Kennedy takes a step toward me, and my whole body stiffens. He notices. God, is there anything this kid doesn’t pick up on today? He hesitantly reaches out his hand, and I place the iPhone in it, careful not to touch him.

Like I said, the room is too small. Too dark. Too intimate.

“Here, you listen. I’ll finish this up,” he says quietly. He takes a step closer to me, our toes touching. I can barely swallow. He’s a man now. That much is obvious as he towers above me. When did he get so tall? From best friends to strangers. From children to adults. It’s all new and weird, and I don’t know how to act. And if there are two things I hate, it’s new and weird. Kennedy places the earbuds inside my ears and presses play, his eyes never leaving mine in the process. I’m the one who has to look away.

Kennedy kicks my foot with his, forcing me to look back up. He pushes the iPhone in front of me, and I take it in my hands. I stumble back and lean against the wall, Kennedy’s music drifting through my ears and slithering down to my center as he continues to work.

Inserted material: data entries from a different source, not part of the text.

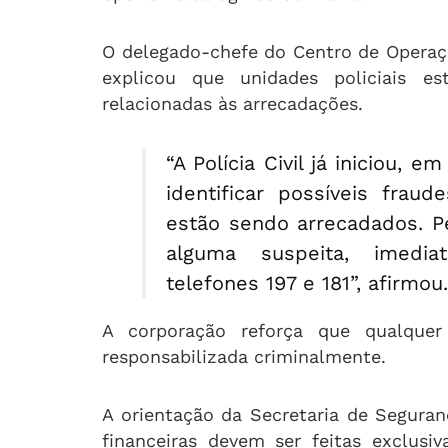
O delegado-chefe do Centro de Operaçõ
explicou que unidades policiais e
relacionadas às arrecadações.
“A Polícia Civil já iniciou, 
identificar possíveis frau
estão sendo arrecadados. P
alguma suspeita, imedi
telefones 197 e 181”, afirmou.
A corporação reforça que qualquer 
responsabilizada criminalmente.
A orientação da Secretaria de Seguran
financeiras devem ser feitas exclusi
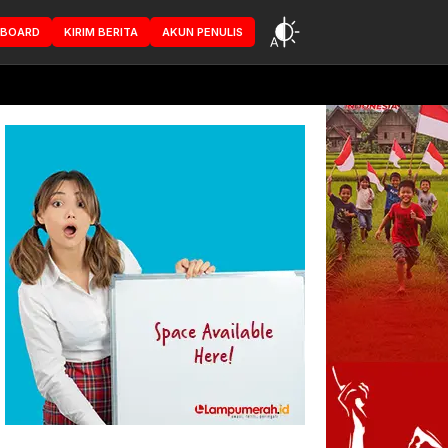
HBOARD
KIRIM BERITA
AKUN PENULIS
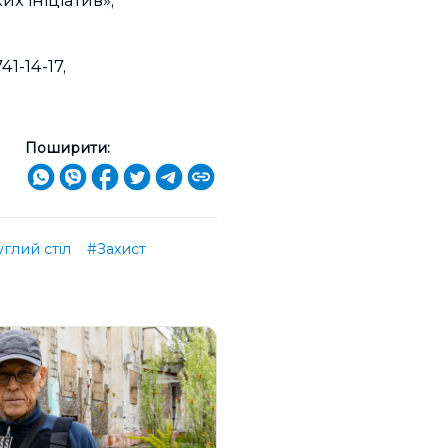
1-14-17,
Поширити:
глий стіл
#Захист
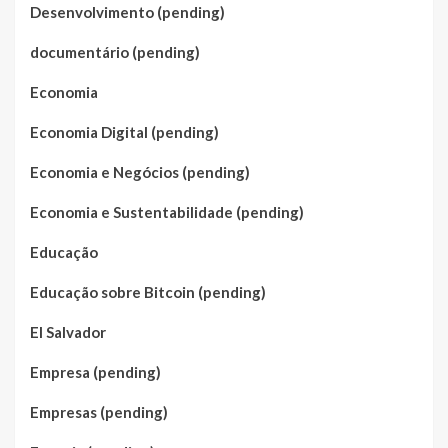
Desenvolvimento (pending)
documentário (pending)
Economia
Economia Digital (pending)
Economia e Negócios (pending)
Economia e Sustentabilidade (pending)
Educação
Educação sobre Bitcoin (pending)
El Salvador
Empresa (pending)
Empresas (pending)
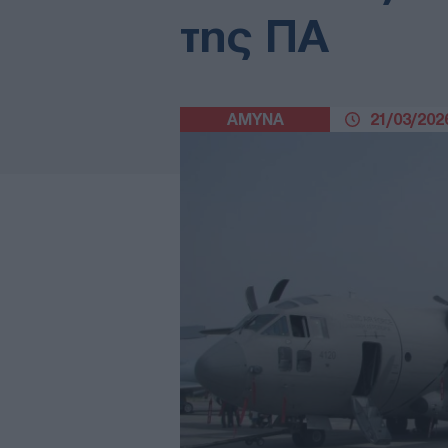
της ΠΑ
ΑΜΥΝΑ
21/03/2026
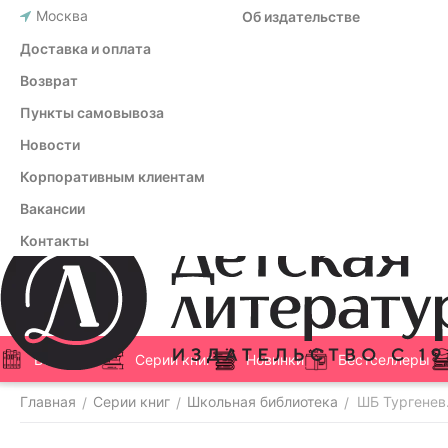
Москва
Об издательстве
Доставка и оплата
Возврат
Пункты самовывоза
Новости
Корпоративным клиентам
Вакансии
Контакты
Все книги
Серии книг
Новинки
Бестселлеры
Главная
Серии книг
Школьная библиотека
ШБ Тургенев
/
/
/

It’s not the kind of music I expected him to listen to. As he develops the pictures, I’m treated to the likes of Air, Explosions in the Sky, and Balmoreha. You’d find every one of these groups on my iPhone. I wonder if he likes them for the same reasons I do. Does he see them as a collection of sounds? Wordless and open to interpretation? When I listen to them, I can find what’s hidden between the keys of the piano and the strings of the violin, the empty spaces of the synthesizer. There’s a beauty to discovering something no one else will search for because they don’t know it’s there to find.

Most people would hate this stuff, preferring to listen to the same song that has been sung by a thousand different artists in a thousand different ways. The same story on repeat. I prefer the story that I make up in my head.

I can’t help myself. I scroll through his music. I find everything in there from dubstep to classical, country to oldies. I mean
everything
. If it were possible to be a music hoarder, this guy would be it.

When I manage to tear myself from Kennedy’s iPhone and look up to check on his progress, I nearly jump out of my skin when I find him staring right at me. My cheeks flash hot again, and I can’t help but feel like I’ve been caught riffling through his porn stash. And then I’m thinking about what kind of porn he likes.

I yank the earbuds out and shove the iPhone toward him, nearly dropping the damn thing in the process. Kennedy reaches forward and takes it, fighting a grin the entire time.

I really wish he would stop smiling at me like that. Like we were just some boy and girl with no history.

If there is one thing that hasn’t changed in a decade, it’s that. He still smiles the same. He’s certainly perfected it—the whole dazzling grin thing to make girls all swoony. Maybe if he was a different boy and I was a different girl, I’d feel a little light-headed myself. But we are who we are. And if I’m feeling anything, it’s because I skipped breakfast.

I clear my throat. “You about done? I could have helped, you know.” Except I couldn’t.

“Yeah. About done. I really like this one,” he replies, pointing to the picture of the trash cans.

“Trash cans? That was the first picture I took. I was just trying to make sure I had the right lens on,” I scoff, afraid he’s teasing me.

“Do you always go on the defensive?” he asks. Simple. Direct.

I try not to cringe at his words, and shrug. “Not always. But I also don’t accept compliments I don’t deserve.”

“I wasn’t complimenting you. I said I like the picture,” he replies matter-of-factly.

I should feel insulted, but I don’t, and I sort of hate that I appreciate his honesty. I don’t get that a lot. The truth. People always tell me what they think I want to hear. Once a victim, always a victim. Doesn’t matter that I’ve devoted all of my energy to proving I wasn’t. Top of my class. Early admission into UVA. People still tell me whatever they think would make my scars disappear. Their lies only remind me of them. I take a step closer to the photo. “What is it that you like about it?”